Perbedaan dari Setiap Fase
Salah satu perbedaan utama di antara ketiga era pemasaran tersebut adalah value yang ditawarkan oleh perusahaan. Di era Marketing 1.0, fokus perusahaan lebih pada penciptaan manfaat yang fungsional. Di era Marketing 2.0, fokus diperluas hingga pada manfaat yang emosional. Sedangkan di era Marketing 3.0, manfaat sosial juga telah menjadi pertimbangan.
Ilustrasi dari industri otomotif berikut ini akan memberikan gambaran lebih konkret tentang “evolusi” dalam konsep pemasaran.
“Konsumen bisa mendapatkan mobil dengan warna apapun asalkan hitam”, demikian kata-kata Henry Ford yang terkenal. Dengan kata lain, Ford hanya mau memproduksi mobil dengan warna hitam.
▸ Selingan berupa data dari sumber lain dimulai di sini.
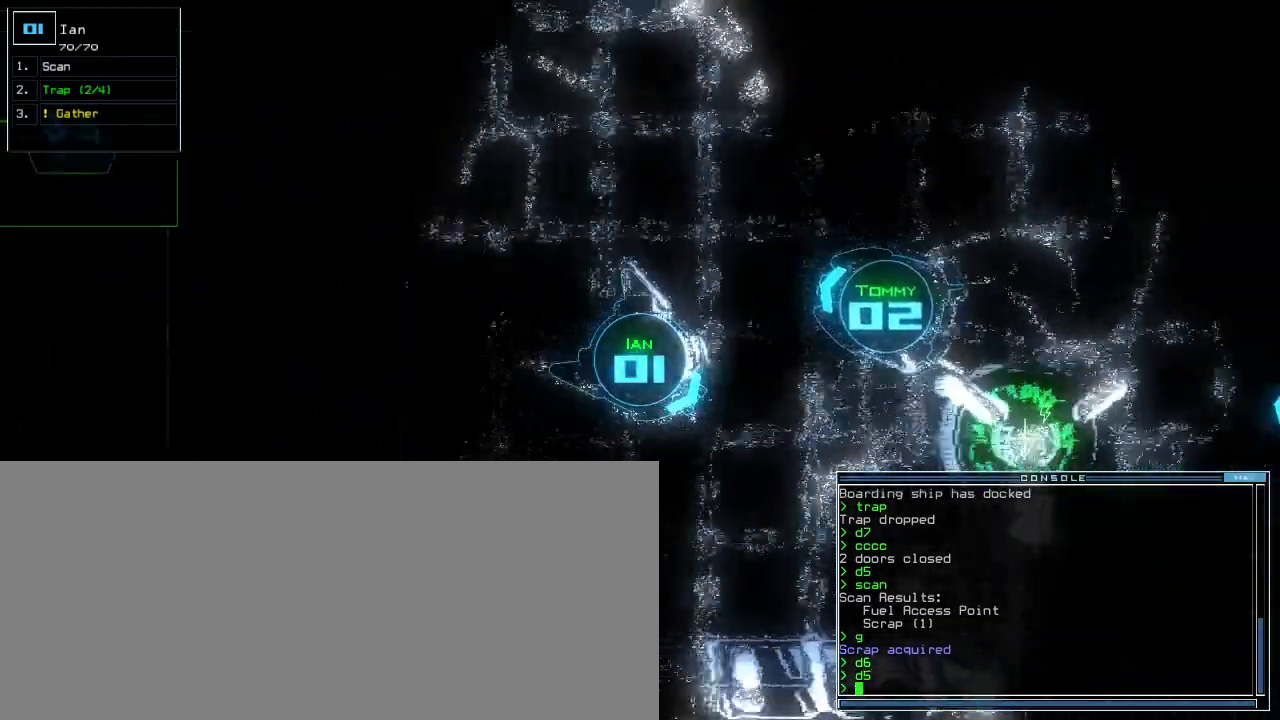
{"keys": ["left", "up"], "events": [[400, "left", "down"]]}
Dan pelanggan tidak punya pilihan warna lain selain apa yang dibuat perusahaan.
Kata-kata di atas menunjukkan contoh paradigma yang product-centric (Marketing 1.0). Paradigma semacam ini hanya bisa bertahan jika perusahaan masih menikmati monopoli. Tapi begitu keran kompetisi terbuka, perusahaan harus mulai mendengarkan suara pelanggannya.
Bagi Toyota, memenuhi keinginan pelanggan adalah fokus utama perusahaan. Inilah era Marketing 2.0. Tidak ada gunanya perusahaan mendapatkan reputasi yang tinggi kalau konsumen tidak jatuh hati. Dalam perkembangan selanjutnya, Toyota mulai semakin perhatian terhadap isu-isu lingkungan. Ini ditandai dengan munculnya merek Prius yang merupakan mobil hybrid yang lebih ramah lingkungan. Inilah pergeseran Toyota menuju era Marketing 3.0.
Tesla sejak awal telah mendeklarasikan dirinya sebagai perusahaan yang ingin menciptakan perubahan positif di dunia. Keuntungan bisnis bukan semata-mata tujuannya. Bagi perusahaan semacam ini, tujuan bisnis dan sosial telah menyatu dalam denyut nadi perusahaan. Inilah contoh penerapan paradigma Marketing 3.0.
Penerapan konsep Marketing 3.0 tentu bukan berarti sekedar menonjolkan manfaat sosial dengan mengabaikan kualitas produk maupun pemuasan keinginan pelanggan. Justru konsep ini mengintegrasikan ketiga manfaat tersebut (fungsional, emosional dan sosial) sehingga pelanggan merasa mendapatkan value (nilai) yang lebih besar.